DATA FOR ANALYSIS:
_ _ _

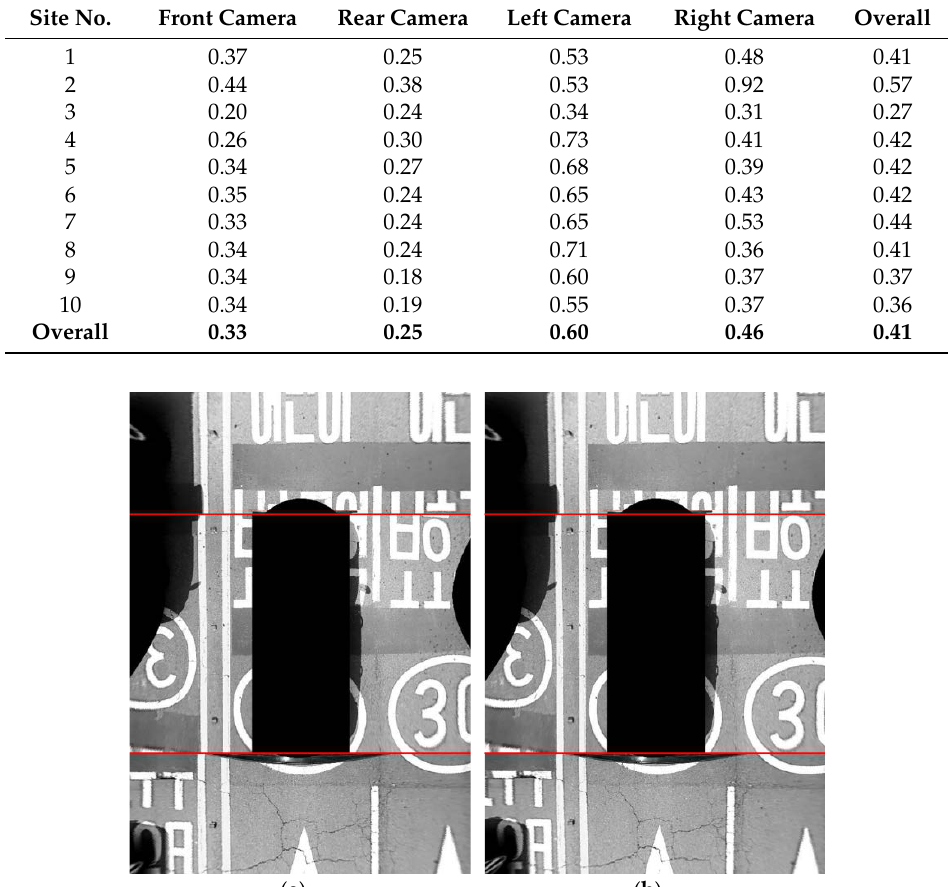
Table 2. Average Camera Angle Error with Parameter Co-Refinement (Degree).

_ _ _

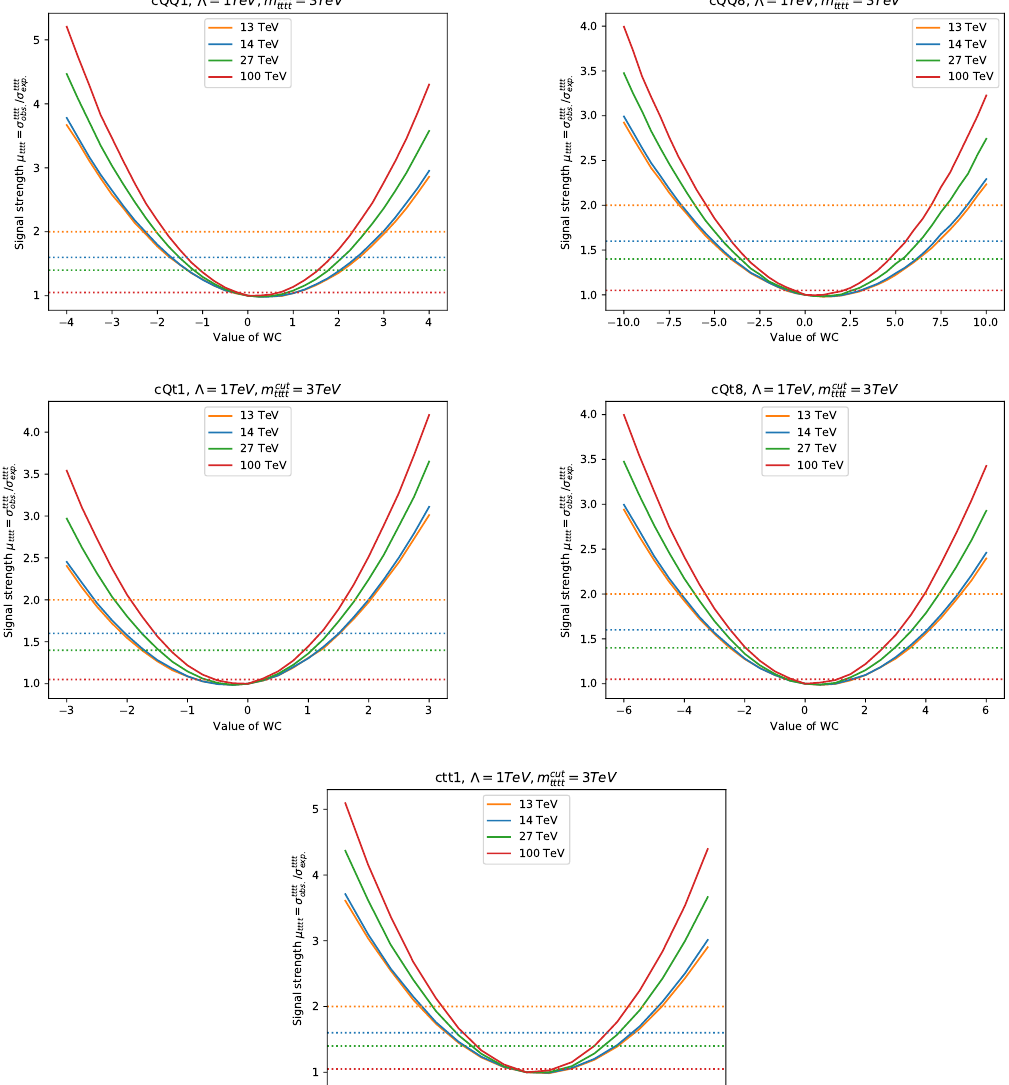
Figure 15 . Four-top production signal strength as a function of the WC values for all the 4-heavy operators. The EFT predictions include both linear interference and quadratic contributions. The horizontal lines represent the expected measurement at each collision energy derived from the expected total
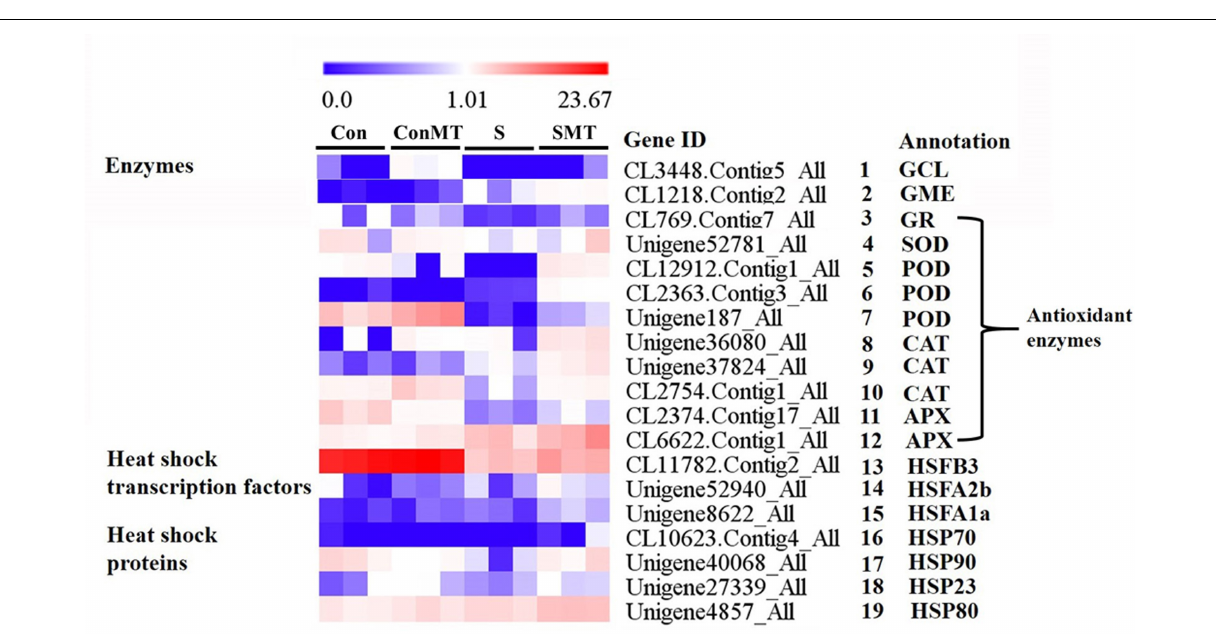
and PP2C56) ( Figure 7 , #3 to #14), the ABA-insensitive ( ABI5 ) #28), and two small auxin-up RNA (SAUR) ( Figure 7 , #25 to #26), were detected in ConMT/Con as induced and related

_ _ _

REQUIREMENT:
Using the data above, show each line where "Figure" occurs.

EXERCISE ANSWER:
Figure 15 . Four-top production signal strength as a function of the WC values for all the 4-heavy operators. The EFT predictions include both linear interference and quadratic contributions. The horizontal lines represent the expected measurement at each collision energy derived from the expected total
and PP2C56) ( Figure 7 , #3 to #14), the ABA-insensitive ( ABI5 ) #28), and two small auxin-up RNA (SAUR) ( Figure 7 , #25 to #26), were detected in ConMT/Con as induced and related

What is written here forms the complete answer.